**Apply what you read:**
a - In the parenting post, which animals have always wandered around the back yard?
b - Copy the part of the parenting post between "This Parenting Thing" and "over the place.", inclusive.
c - Proceed with the parenting post about the bunnies, picking up after its final sentence.
[[ Study text open ]]
This Parenting Thing Is Weird Sometimes

It's such an odd thing to have your head in one space while your kids drag your mind into another. While I would have liked to spend the evening listening to Chester sing the words that tell me that it's okay to be sad about the passing of someone I've never met, Mila had other plans. The sadness will have to wait because bunnies.

So many bunnies.

We have a bunny problem this year. 

There have always been coyotes wandering around our back yard, and even in our yard, so bunny sightings have been few and far between. This year, though, something is different. I'm not sure if the coyotes have moved further away or what, but there are dozens of bunnies running around all over the place.

They're destroying my garden.

They chose wisely, these bunnies. Had they selected a meat eater's yard, I'd have to think their fate might be more questionable. They picked the crunchy "be nice to everyone, even those who don't deserve" it people, though. Thus, the bunnies roam free without the threat of violence.

(Okay, well, there are threats. There just won't be action.)
[[ Study text closed ]]
[[ Data shown open ]]
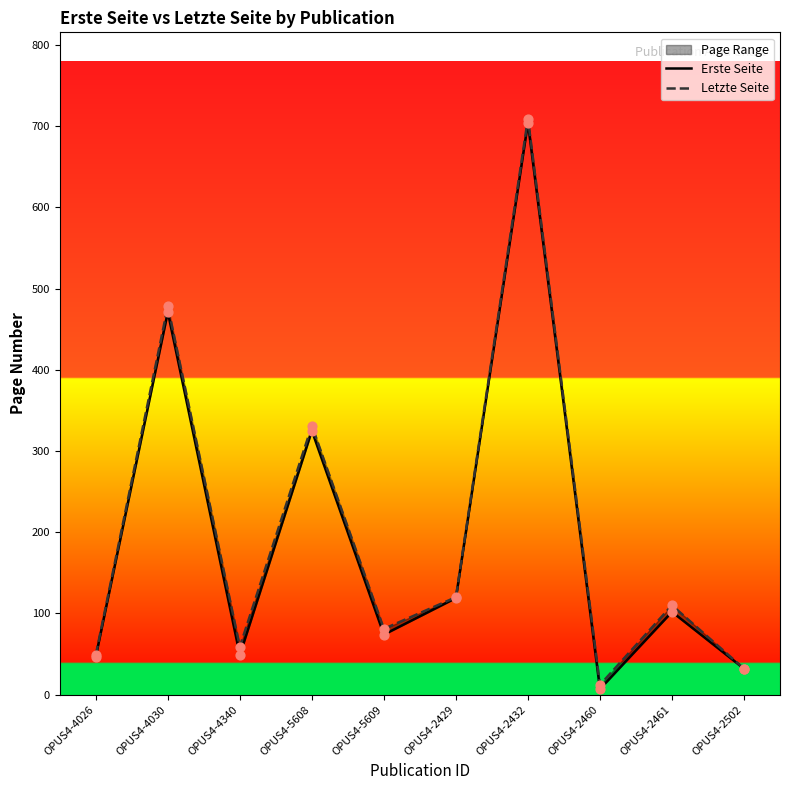

Is the value of Letzte Seite at OPUS4-4026 greater than the value of Erste Seite at OPUS4-5608?

No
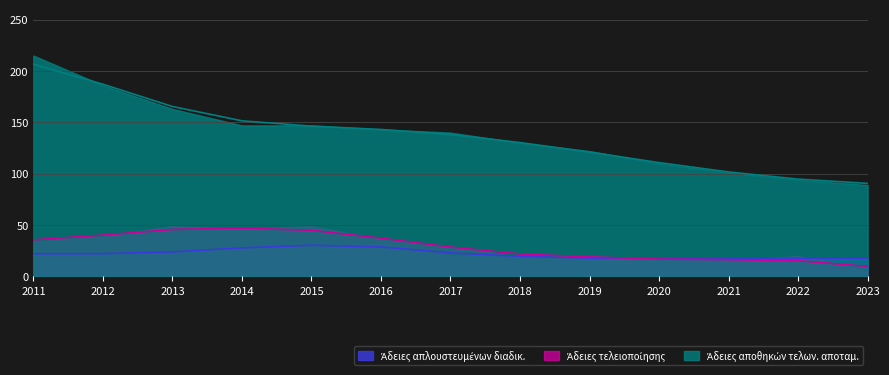

The Άδειες αποθηκών τελων. αποταμ. series shows 66.5 at 2020. True or false?

False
[[ Data shown closed ]]
**Your responses:**
a - Coyotes.

b -
This Parenting Thing Is Weird Sometimes

It's such an odd thing to have your head in one space while your kids drag your mind into another. While I would have liked to spend the evening listening to Chester sing the words that tell me that it's okay to be sad about the passing of someone I've never met, Mila had other plans. The sadness will have to wait because bunnies.

So many bunnies.

We have a bunny problem this year. 

There have always been coyotes wandering around our back yard, and even in our yard, so bunny sightings have been few and far between. This year, though, something is different. I'm not sure if the coyotes have moved further away or what, but there are dozens of bunnies running around all over the place.

c -
Separately, in the world where powerful voices go on forever, we have a different problem. The Easter Bunny kind of sucks around here. Though, it's a purposeful sort of suck because the children in this house are the most terrible lookers that ever looked. I cannot count the number of times that Alexis has flipped out trying to find a pair of shoes only for me to stare deeply into her eyes and mutter, "Do you mean the ones on your feet?" and YES, SHE DID. 

Mila is no better.

Thus, the Easter Bunny around here "hides" eggs in plain sight. They get tossed into the most obvious of places all over the yard because otherwise we'll be finding plastic eggs filled with foreign matter that maybe used to be candy well into the summer.

Or maybe we'll be finding it well into the summer anyway.

Okay, so, that one. That's the reality. I find another Easter egg at least once per week, despite the fact that there's no good reason for any of them to not be found on Easter morning.

A bunny problem.

A terrible Easter Bunny.

The two things seem to be completely unrelated, and they are. Unless you ask Mila.

Alas, on this day when sadness weighs heavy, a 3-year old cuts through the thoughts with a sentence. "It's so nice of the Easter Bunnies to keep bringing me eggs. See! There's another one in the yard now!"

You guys, I think maybe Mila maybe has been eating that candy that is potentially YEARS old.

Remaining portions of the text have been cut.